Exercise 1
Duplicate every entry below line for line, leaving out the pictures.
##### Excerpt
While the whole planet is warming because of emissions of heat-trapping gases through burning of fossil fuels and other human activity, the Arctic is heating up more than twice as quickly as other regions. That warming has cascading effects elsewhere, raising sea levels, influencing ocean circulation and, scientists increasingly suggest, playing a role in extreme weather.
This year the minimum extent of sea ice in the Arctic Ocean, reached at the end of the melt season in September, was the second-lowest in the satellite record, the scientists reported. On land, the huge Greenland ice sheet and glaciers in Alaska and elsewhere lost mass at above-average rates, although the rate in Greenland slowed from last year.
Permafrost, or permanently frozen ground, continued to thaw and erode along Arctic coastlines, leaving Indigenous communities struggling to cope with damaged infrastructure.
And perhaps most stunning, snow cover across the Eurasian Arctic reached a record low in June. The drying of soils and vegetation that followed contributed to wildfires that burned millions of acres of taiga, or boreal forest, particularly across Siberia. The fires spewed a third more heat-trapping carbon dioxide into the atmosphere than the year before, according to European researchers.
The amount of snow that fell across the Eurasian Arctic was actually above normal this year, said Lawrence Mudryk, a researcher with Environment and Climate Change Canada and lead author of the section on snow cover in the assessment. “Despite that, it was still warm enough that it melted faster and earlier than usual,” he said.
The warmth was pervasive across the Arctic. The average land temperature north of 60 degrees latitude, as measured from October 2019 through September, was 1.9 degrees Celsius, or 3.4 degrees Fahrenheit, above the baseline average for 1981-2010 and the second-highest in more than a century of record-keeping.
The outsized influence of the Arctic is why the assessment, called the Arctic Report Card, has been produced annually for the past 15 years by the National Oceanic and Atmospheric Administration. More than 130 experts from 15 countries contributed to this year’s version, which was issued at the annual conference of the American Geophysical Union.
In recent years Arctic researchers have increasingly come to recognize that the region is moving from a climate that is characterized less by ice and snow and more by open water and rain.
##########
##### Data in this exercise
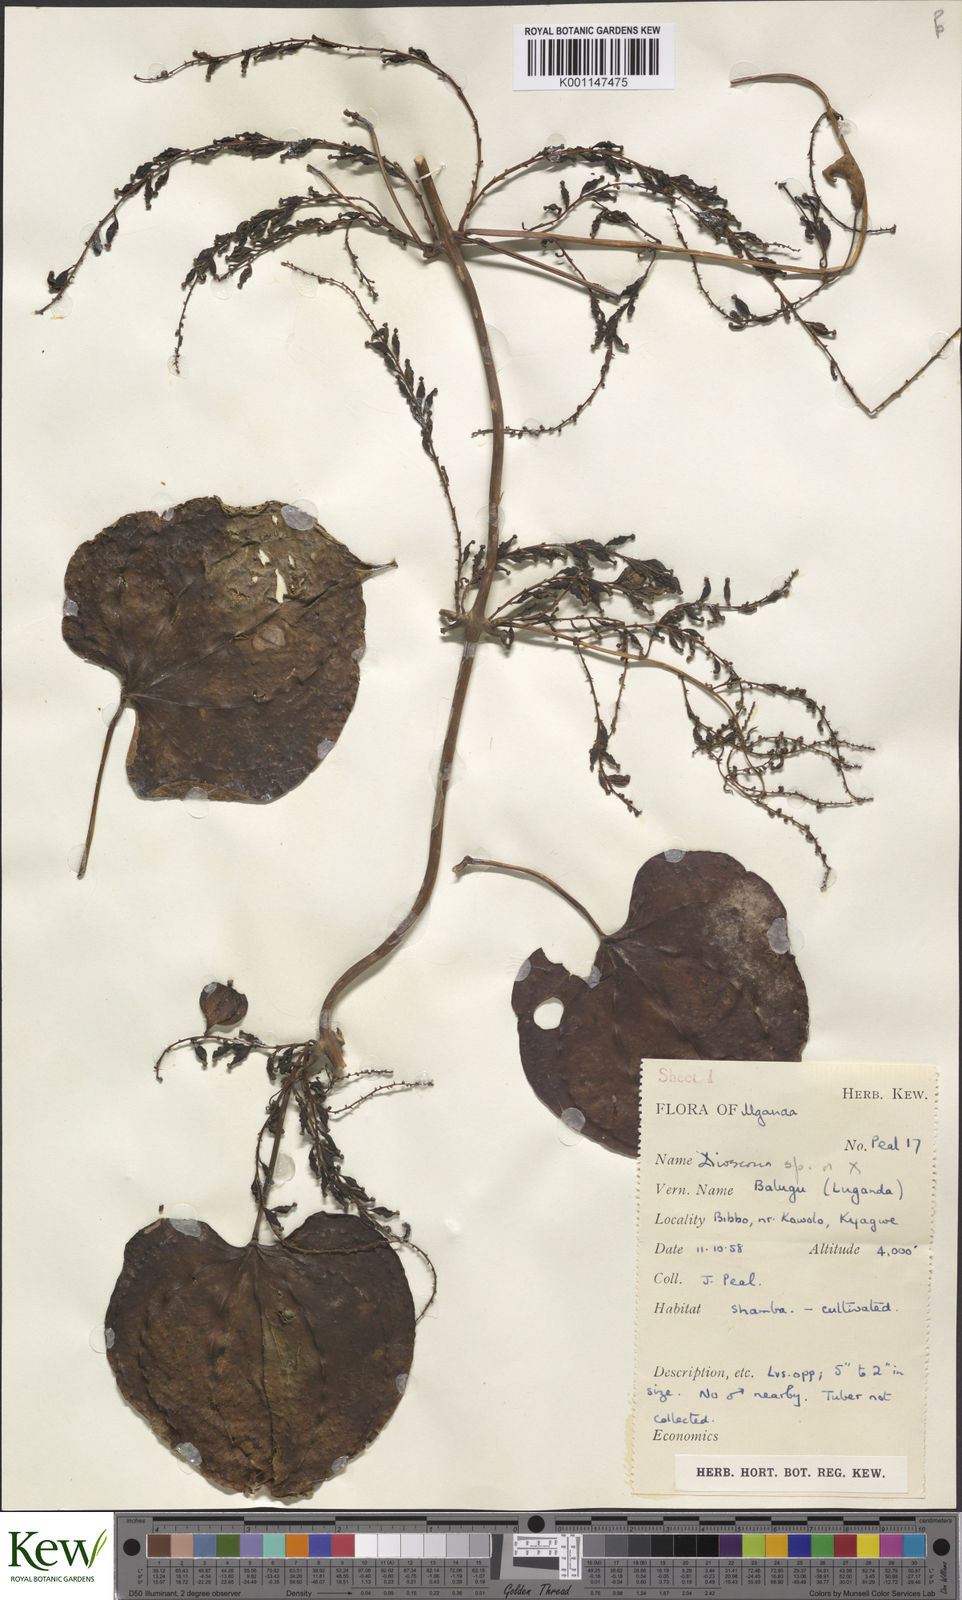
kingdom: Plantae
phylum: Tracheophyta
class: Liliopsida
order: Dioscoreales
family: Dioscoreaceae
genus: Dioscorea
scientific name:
##########
Exercise 2
Set down everything in the passage on Arctic warming from "The warmth was" down to "water and rain.", word for word.

Task answer 1
kingdom: Plantae
phylum: Tracheophyta
class: Liliopsida
order: Dioscoreales
family: Dioscoreaceae
genus: Dioscorea
scientific name:

Task answer 2
The warmth was pervasive across the Arctic. The average land temperature north of 60 degrees latitude, as measured from October 2019 through September, was 1.9 degrees Celsius, or 3.4 degrees Fahrenheit, above the baseline average for 1981-2010 and the second-highest in more than a century of record-keeping.
The outsized influence of the Arctic is why the assessment, called the Arctic Report Card, has been produced annually for the past 15 years by the National Oceanic and Atmospheric Administration. More than 130 experts from 15 countries contributed to this year’s version, which was issued at the annual conference of the American Geophysical Union.
In recent years Arctic researchers have increasingly come to recognize that the region is moving from a climate that is characterized less by ice and snow and more by open water and rain.